## Passage shown
3.5.1 Relationship between exogenous melatonin or ramelteon treatment in the intensive care unit, and intensive care unit length of stay.
Eighteen studies involving 2,435 participants were included in the meta-analysis on the effect of exogenous melatonin or ramelteon on ICU length of stay [46–54,56–60,62–66]. Sixteen [46–52,54,56–58,60,62–66] studies reported on the effect of melatonin on ICU length of stay and two [53,59] reported on ramelteon’s effect on ICU length of stay. There was high heterogeneity across groups (I2 = 73% with the prediction interval indicating that based on current results we can be 95% certain that the MD in the next new study would be between −3.18 and 1.39 days (Fig 4). The high levels of heterogeneity were mainly the result of two statistical outliers with the Pro-MEDIC trial [65] and Ameri et al. 2023 [47] (Fig 5). As indicated in Table S5 these outliers impact the results for general ICU patients. The MD for melatonin studies without these outliers (Table S6; I2 = 0%) was −0.55 days (95% CI: −0.84 to −0.25; p-value < 0.001). Positive results were also seen for patients that had coronary artery bypass graft surgery with a MD of −0.47 days (95% CI: −0.78 to −0.16; p-value = 0.003) (Fig 4). Visual representation of potential publication bias using a funnel plot (Fig 6) appeared to demonstrate publication bias. While this did not reach statistical significance as per Egger’s test (T = −2.08, p = 0.054), when bias-correction was applied to the meta-analysis (Table S7) it resulted in a statistically insignificant MD (p-values > 0.05).
3.5.2 Relationship between exogenous melatonin or ramelteon treatment in the intensive care unit, and total hospital length of stay.
Twelve studies involving 2,242 participants were included in the meta-analysis on the effect of exogenous melatonin or ramelteon on total hospital length of stay [46,47,51–55,57,58,61,63,65]. Eleven studies [46,47,51,52,54,55,57,58,61,63,65] used melatonin while only one study used ramelteon [53]. Heterogeneity was also high for hospital length of stay (I2 = 79%with a 95% prediction interval indicates that the MD in the next new study would likely be between −6.68 and 3.52 days (Fig 7). The heterogeneity was mostly the result of two statistical outliers Pro-MEDIC trail [65] and Ameri et al. 2023 [47] (Fig 8, Table S5). The MD for melatonin studies without these outliers (Table S6; I2 < 1%) was −1.71 days (95% CI: −2.78 to −0.63; p-value = 0.002). Positive results were also seen for patients that had COVID-19 with a MD of −3.90 days (95% CI: −6.28 to −1.51; p-value = 0.001) (Fig 7). Egger’s test was not statistically significant (T = −1.18, p = 0.265) for publication bias however when bias-correction was applied to the meta-analysis (Table S7) it resulted in a statistically insignificant MD (p-values > 0.05). A visual representation of potential publication bias is demonstrated in the funnel plot below (Fig 9).

## Input data
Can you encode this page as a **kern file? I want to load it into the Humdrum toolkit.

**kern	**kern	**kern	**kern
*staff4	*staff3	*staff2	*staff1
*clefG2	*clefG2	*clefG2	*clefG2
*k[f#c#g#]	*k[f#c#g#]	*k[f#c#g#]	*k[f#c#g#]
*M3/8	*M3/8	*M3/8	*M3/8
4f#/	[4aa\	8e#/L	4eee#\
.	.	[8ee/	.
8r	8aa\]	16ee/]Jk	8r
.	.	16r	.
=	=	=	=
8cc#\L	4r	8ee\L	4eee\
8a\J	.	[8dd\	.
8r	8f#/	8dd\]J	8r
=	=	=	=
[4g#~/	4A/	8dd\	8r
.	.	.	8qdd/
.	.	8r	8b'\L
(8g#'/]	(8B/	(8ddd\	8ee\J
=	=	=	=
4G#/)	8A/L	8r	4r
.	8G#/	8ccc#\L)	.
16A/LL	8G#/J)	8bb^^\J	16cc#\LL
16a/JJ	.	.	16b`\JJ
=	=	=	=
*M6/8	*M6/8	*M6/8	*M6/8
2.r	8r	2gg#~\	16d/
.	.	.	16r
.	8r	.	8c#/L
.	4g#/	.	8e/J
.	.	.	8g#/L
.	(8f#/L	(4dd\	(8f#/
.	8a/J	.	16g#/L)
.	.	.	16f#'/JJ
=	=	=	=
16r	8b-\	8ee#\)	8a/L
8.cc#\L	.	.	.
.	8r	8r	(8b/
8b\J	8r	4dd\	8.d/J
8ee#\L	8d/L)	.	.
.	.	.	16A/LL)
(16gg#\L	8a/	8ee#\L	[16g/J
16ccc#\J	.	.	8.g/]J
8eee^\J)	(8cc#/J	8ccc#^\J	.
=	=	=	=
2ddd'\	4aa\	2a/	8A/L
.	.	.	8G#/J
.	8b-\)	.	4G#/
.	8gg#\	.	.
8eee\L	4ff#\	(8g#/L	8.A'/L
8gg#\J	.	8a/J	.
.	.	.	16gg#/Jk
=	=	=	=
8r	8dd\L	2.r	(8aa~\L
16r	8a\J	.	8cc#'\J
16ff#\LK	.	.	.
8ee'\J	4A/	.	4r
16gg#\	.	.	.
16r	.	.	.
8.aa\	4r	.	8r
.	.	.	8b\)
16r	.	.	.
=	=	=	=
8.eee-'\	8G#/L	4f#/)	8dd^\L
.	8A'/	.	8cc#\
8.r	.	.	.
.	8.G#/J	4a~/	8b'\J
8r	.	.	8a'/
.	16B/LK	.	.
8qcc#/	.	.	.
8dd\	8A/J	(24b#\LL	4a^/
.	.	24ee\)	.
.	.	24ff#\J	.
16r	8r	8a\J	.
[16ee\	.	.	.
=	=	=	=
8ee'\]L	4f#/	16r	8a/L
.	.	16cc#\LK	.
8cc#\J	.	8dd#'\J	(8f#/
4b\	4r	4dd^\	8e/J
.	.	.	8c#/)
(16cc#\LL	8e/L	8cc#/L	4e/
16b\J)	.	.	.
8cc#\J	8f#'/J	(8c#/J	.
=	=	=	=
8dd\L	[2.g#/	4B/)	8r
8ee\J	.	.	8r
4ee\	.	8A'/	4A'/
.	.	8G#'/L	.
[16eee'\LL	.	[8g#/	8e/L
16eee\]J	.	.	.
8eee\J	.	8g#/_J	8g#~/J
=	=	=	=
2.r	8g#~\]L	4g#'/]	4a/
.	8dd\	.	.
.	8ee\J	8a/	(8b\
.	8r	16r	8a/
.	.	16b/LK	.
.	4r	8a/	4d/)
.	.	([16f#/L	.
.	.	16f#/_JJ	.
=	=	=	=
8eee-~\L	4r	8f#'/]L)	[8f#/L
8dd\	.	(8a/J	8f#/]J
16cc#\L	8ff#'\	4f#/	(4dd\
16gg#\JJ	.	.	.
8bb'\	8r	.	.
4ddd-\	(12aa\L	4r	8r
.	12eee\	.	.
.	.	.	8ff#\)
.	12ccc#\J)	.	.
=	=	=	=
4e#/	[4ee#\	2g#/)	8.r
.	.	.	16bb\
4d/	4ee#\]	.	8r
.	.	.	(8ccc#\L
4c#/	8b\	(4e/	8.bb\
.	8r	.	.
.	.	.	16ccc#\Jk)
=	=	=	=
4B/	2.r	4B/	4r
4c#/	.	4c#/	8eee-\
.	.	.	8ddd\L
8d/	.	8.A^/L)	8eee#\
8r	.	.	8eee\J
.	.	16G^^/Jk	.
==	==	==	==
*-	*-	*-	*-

## What you have to do
What comes next in the melatonin and ramelteon length-of-stay results above? Continue them from their last sentence.

## Response to this task
3.5.3 Effect of the dose of melatonin or ramelteon treatment on the length of ICU and/or hospital stay.
None of the included studies examined whether the dose of melatonin or melatonin receptor agonist affected length of stay in ICU and/or hospital stay. There was considerable heterogeneity between the dose of melatonin received by patients with 3 mg once daily being on the lower end of the scale but the most frequently studied dose [46,48,57,61,62,64,66], while higher doses were as much as 30 mg as a single dose [50,60], or 60 mg as an infusion over 24 hours [55] or 50 mg/kg of body weight [58]. Duration of treatment with exogenous melatonin ranged from a single pre-operative dose [58] to 14 consecutive nights [65], although in this study participants stopped receiving melatonin if they were discharged from ICU prior to day 14. Route of administration for exogenous melatonin was oral or via nasogastric tube in all but one study which instead gave it as an infusion over 24 hours [55]. In both ramelteon studies [53,59], the standard 8 mg dose of ramelteon was given, either orally or via nasogastric tube. Using meta-regression analysis for studies with melatonin (3 mg to 60 mg daily) there was no significant association between the MD and melatonin dosage for either ICU length of stay (15 studies, p-value = 0.708) or hospital length of stay (10 studies, p-value = 0.340).
3.5.4 Relationship between melatonin or ramelteon treatment, ICU and/or hospital length of stay, and patient age.
None of the included studies examined the relationship between exogenous melatonin or ramelteon treatment, ICU and/or hospital length of stay, and patient age. The mean age in each study ranged between 34.90 years [48] and 66.55 years [54]. Using meta-regression analysis for studies with melatonin (3 mg to 60 mg daily) there was no significant association between the MD and the patients’ mean age for either ICU length of stay (15 studies, p-value = 0.371) or hospital length of stay (10 studies, p-value = 0.709).
3.6 Level of evidence assessment
The level of evidence was found to be low with regards to both primary outcomes when assessed using the GRADE [33] system. Despite limiting studies to RCTs, the level of evidence for both primary outcomes was downgraded due to inconsistency and imprecision.
Regarding ICU length of stay, the downgrade for inconsistency was due to high heterogeneity across studies and a prediction interval crossing zero. The downgrade for imprecision was based on a 95% CI close to the null and a prediction interval which included potential harm. In addition, ten of the 18 studies reported medians instead of means which may have reduced the accuracy of the meta-analysis estimates of MD. Publication bias was considered due to visual funnel plot asymmetry, and while Egger’s test did not reach statistical significance a downgrade was still applied since it resulted in statistically insignificant results for ICU length of stay when incorporated into the meta-analysis (trim and fill and limit methods).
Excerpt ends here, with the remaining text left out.